Two years ago Paranjoy Guha Thakurta, former editor of the Economic and Political Weekly, said in an interview for The Diplomat that a section of the news media – mainly English-speaking television anchors – “are whipping up hysteria”. When asked how seriously viewers took these journalists and their reports, he said: “A section of the audience may start believing in the delusions that these channels propagate in the name of patriotism, in the name of upholding and preserving national security. But we must give viewers more credit than we do.
“I personally believe the viewers are smarter than we think, and they do not treat these news channels any different from entertainment channels. They watch them with the same willing suspension of disbelief as they do potboilers at the movie theatres. A more mature section of the TV audience is able to see what these programmes are up to. They are able to call their bluff. Over time, these channels also expose themselves for what they are.”
He couldn’t have been more wrong. A January 2018 survey by Pew Research Center revealed that 80% of Indians thought their country’s media was fair and objective. Another Pew survey, from 2017, quoted 85% of Indians as trusting their national government.
The run-up to the elections will be challenging, Pande said, adding: “It’s really hard to predict anything without being an astrologer.”
That might be true, but if the current situation is anything to go by then Modi won’t allow much, let alone the truth, to stand in the way of his re-election.
Why I Worry About India’s Media
Journalist John Lloyd
US papers and TV channels are routinely vilified by President Donald Trump, and this is both an astounding and a serious matter. So why is India more concerning?
Because the US news media can take care of themselves. And in doing so, take care of the business of truth seeking and telling.

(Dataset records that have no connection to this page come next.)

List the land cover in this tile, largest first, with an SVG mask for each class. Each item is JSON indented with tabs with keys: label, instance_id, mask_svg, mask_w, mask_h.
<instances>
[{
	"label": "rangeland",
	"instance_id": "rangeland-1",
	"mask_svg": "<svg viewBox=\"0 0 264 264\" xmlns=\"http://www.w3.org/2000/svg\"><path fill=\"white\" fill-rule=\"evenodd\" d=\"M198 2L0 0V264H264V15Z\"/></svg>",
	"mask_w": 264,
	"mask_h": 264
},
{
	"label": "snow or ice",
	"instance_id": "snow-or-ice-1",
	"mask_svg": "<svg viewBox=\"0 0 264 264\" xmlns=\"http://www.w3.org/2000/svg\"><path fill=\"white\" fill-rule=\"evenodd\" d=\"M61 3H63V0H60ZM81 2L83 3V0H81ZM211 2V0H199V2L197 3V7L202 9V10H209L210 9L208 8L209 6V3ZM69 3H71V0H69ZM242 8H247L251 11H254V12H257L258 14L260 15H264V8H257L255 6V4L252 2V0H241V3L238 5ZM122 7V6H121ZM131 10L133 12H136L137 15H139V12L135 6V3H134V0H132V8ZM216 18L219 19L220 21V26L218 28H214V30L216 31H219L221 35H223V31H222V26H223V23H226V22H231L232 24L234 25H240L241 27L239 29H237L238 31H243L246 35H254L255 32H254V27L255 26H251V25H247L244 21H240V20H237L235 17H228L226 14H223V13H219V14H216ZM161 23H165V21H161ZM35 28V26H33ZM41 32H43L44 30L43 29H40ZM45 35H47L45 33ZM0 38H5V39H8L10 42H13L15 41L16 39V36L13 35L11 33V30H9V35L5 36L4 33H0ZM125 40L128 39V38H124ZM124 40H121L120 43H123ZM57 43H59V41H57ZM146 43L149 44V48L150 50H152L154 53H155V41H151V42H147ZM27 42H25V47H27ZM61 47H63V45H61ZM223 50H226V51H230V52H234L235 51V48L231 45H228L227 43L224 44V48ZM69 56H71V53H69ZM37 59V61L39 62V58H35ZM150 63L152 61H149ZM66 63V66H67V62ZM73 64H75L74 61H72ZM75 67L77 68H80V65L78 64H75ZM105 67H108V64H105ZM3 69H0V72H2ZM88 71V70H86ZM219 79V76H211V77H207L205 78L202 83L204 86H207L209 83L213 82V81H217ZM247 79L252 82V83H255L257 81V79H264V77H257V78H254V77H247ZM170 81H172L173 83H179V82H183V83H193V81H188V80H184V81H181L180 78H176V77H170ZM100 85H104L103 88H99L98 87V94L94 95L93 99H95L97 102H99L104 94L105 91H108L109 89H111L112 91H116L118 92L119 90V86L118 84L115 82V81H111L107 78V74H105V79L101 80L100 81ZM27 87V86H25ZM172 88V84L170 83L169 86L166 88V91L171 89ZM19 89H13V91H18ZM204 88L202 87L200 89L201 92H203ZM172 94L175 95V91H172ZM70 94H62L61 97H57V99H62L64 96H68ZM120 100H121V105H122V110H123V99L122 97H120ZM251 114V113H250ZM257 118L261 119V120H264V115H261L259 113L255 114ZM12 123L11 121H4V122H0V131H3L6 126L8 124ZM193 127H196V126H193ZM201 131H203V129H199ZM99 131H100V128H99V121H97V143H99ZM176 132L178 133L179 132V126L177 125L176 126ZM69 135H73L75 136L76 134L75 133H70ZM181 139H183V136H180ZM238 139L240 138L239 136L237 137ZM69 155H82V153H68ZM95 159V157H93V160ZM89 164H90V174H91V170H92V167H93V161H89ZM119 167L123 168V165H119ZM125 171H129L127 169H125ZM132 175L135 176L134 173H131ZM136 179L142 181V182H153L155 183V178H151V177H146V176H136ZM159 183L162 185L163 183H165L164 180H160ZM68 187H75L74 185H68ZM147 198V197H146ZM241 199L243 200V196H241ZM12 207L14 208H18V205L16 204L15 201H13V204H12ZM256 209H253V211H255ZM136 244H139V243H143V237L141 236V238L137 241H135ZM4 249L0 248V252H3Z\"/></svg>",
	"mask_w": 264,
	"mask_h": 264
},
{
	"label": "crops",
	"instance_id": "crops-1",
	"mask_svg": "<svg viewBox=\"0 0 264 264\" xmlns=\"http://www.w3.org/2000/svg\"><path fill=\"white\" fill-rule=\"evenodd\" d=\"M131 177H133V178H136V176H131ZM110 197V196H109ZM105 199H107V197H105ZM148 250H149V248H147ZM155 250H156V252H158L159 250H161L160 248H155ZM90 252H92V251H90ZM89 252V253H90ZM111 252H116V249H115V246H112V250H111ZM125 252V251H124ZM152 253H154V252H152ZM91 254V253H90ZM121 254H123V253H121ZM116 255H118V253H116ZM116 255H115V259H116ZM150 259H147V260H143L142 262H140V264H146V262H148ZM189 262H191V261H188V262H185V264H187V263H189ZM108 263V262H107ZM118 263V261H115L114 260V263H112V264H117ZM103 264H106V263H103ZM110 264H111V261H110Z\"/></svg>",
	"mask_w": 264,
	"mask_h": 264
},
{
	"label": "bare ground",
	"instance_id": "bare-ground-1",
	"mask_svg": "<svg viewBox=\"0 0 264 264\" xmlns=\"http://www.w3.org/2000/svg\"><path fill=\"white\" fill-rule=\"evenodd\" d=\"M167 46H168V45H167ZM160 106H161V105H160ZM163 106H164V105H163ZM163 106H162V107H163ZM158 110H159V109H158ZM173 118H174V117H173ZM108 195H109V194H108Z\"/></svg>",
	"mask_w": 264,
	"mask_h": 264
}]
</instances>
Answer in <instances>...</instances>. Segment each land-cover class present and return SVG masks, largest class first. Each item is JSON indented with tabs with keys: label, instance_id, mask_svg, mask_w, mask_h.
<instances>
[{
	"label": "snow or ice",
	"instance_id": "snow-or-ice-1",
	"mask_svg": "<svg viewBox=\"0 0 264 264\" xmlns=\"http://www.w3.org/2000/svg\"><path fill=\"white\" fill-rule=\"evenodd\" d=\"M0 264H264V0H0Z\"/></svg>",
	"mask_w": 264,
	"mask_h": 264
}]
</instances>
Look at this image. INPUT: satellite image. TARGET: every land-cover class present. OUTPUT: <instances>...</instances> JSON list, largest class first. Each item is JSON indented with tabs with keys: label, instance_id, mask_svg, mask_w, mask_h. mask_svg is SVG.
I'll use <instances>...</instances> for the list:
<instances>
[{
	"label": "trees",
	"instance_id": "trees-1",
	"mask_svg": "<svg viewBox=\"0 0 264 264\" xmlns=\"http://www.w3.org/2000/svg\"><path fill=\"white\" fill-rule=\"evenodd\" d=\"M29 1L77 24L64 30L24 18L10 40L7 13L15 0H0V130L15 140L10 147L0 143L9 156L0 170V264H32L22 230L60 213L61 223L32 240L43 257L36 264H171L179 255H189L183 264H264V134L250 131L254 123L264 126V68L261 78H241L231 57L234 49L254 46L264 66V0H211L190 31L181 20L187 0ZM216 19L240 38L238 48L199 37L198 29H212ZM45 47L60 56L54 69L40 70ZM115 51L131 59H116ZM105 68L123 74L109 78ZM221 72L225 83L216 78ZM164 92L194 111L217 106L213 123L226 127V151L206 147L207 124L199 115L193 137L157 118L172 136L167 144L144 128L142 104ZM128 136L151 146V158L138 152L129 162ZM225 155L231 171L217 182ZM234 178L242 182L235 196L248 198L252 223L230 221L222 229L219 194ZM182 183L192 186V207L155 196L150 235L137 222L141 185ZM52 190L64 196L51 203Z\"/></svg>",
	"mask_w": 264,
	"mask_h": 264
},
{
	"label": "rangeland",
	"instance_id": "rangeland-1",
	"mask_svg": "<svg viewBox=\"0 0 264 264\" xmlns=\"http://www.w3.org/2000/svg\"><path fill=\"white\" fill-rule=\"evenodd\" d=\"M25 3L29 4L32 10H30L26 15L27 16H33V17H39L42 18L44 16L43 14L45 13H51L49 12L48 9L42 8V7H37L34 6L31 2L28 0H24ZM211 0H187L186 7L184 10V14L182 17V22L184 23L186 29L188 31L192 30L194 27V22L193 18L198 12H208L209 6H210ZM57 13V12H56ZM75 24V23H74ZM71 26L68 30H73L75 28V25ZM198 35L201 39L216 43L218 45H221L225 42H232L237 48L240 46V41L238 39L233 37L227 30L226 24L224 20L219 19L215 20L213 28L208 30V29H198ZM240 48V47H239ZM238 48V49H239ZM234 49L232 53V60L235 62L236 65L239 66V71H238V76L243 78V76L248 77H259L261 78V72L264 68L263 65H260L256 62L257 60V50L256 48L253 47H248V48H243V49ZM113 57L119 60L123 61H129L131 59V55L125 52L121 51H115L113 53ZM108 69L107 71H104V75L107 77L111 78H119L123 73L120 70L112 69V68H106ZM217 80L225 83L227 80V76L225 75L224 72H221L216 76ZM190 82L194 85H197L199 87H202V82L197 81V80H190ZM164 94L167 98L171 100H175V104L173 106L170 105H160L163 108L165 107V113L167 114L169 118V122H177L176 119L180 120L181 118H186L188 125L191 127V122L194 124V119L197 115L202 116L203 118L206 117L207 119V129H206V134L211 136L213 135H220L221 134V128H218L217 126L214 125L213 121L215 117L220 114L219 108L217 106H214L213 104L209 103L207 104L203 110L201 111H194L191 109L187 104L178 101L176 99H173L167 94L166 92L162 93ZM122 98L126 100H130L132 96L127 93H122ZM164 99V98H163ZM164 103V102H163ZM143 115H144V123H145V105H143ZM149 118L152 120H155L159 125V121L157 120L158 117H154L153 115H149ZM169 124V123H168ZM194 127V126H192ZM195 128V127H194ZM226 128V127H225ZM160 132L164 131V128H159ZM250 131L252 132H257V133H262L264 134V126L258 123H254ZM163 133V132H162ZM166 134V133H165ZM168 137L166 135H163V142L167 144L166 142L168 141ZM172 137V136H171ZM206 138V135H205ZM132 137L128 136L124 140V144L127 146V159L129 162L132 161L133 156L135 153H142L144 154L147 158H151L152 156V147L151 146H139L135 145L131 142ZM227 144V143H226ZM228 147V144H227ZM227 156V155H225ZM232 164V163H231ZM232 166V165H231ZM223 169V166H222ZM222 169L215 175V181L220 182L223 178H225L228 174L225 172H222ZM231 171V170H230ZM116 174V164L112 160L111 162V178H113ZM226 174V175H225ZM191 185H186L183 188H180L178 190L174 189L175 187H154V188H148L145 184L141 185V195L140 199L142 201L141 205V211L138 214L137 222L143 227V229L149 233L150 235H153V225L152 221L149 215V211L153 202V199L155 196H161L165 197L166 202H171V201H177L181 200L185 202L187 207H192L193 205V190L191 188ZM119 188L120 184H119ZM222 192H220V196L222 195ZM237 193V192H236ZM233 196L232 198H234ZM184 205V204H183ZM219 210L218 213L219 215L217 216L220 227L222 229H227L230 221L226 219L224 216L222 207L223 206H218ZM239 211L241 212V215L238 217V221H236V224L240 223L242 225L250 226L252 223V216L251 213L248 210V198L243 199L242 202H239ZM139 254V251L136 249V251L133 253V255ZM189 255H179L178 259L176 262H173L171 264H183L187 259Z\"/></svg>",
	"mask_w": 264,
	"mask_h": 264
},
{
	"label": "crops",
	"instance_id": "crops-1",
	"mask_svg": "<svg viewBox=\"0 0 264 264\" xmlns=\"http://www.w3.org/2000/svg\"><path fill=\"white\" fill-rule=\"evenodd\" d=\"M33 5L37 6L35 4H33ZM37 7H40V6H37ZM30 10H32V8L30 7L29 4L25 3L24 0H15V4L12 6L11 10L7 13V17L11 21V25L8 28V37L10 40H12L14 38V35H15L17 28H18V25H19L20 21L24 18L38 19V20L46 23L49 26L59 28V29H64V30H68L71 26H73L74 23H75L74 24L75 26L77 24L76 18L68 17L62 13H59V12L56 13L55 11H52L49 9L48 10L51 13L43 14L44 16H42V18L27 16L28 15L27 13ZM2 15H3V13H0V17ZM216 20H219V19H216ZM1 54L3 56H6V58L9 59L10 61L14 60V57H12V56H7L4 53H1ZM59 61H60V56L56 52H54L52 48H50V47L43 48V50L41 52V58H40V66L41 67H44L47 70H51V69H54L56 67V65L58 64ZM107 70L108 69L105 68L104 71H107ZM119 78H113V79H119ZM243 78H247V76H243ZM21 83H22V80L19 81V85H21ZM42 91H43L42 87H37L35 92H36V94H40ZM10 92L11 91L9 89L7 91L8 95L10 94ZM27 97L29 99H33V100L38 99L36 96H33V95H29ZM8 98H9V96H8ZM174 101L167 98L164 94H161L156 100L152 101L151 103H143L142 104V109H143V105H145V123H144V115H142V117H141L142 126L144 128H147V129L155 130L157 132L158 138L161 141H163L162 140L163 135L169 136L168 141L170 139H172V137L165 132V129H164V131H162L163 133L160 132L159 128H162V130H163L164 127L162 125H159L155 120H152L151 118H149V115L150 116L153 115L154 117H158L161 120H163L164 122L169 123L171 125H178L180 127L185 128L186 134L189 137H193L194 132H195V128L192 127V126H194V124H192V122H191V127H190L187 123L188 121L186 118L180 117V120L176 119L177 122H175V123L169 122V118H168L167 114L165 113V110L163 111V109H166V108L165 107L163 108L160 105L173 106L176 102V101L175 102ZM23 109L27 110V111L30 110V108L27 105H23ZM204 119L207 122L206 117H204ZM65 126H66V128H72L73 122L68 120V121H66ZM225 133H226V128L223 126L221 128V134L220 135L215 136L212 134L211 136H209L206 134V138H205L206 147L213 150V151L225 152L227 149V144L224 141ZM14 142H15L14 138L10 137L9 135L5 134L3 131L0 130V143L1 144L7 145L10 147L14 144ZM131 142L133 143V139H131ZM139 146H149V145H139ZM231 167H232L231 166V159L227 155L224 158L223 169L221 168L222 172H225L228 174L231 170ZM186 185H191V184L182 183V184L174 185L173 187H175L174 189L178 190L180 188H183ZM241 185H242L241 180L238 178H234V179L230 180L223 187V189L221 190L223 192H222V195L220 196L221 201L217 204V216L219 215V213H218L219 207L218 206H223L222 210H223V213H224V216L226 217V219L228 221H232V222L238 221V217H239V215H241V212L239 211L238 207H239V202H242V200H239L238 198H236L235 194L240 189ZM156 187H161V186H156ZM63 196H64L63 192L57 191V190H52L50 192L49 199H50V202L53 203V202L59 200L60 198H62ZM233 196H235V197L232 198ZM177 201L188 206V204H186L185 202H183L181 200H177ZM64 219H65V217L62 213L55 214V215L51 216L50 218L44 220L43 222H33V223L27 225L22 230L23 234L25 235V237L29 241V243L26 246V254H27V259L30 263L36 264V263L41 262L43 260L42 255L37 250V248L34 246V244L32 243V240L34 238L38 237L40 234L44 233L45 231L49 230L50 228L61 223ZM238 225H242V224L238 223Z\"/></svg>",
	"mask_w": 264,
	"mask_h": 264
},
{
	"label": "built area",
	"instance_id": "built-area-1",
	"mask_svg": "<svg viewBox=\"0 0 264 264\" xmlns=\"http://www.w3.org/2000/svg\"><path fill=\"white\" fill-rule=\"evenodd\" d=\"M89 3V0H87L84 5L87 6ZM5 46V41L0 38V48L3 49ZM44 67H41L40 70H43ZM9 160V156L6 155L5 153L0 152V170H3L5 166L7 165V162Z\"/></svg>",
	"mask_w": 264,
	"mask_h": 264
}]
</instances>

India’s news media, with brave exceptions, are not in that position. The formidably disciplined prime minister, Narendra Modi, came to power in 2014, a deserved victory. But in power, Modi made clear that he believes the media need calling to heel.
Hence the litany of proprietors suppressing what might annoy him and the harassment of those who still seek to get out some version of the truth. The phenomenon is familiar: I saw it in Russia, as Vladimir Putin closed in on a chaotic but relatively free journalism.
Modi cannot shoulder all the blame. Corruption – coverage bought by politicians and corporate leaders – long predates him, but has not diminished. The hundreds of news channels, which claim to hold power to account, more often provide space for shouting bouts.
Poverty, violence against women and discrimination against the Muslim minority are often unreported because they are not part of the dominant narrative. The desire of owners, at every level, to pander to the powers that be, seeking to profit by doing so, is too strong.
India claims to be the world’s largest democracy. It is one still: governments change in broadly free elections; opposition can be fierce; the media are curbed but not silenced. The trend, however, is negative. And for what will be soon the world’s largest state, with a prime minister tending to the authoritarian, that matters greatly.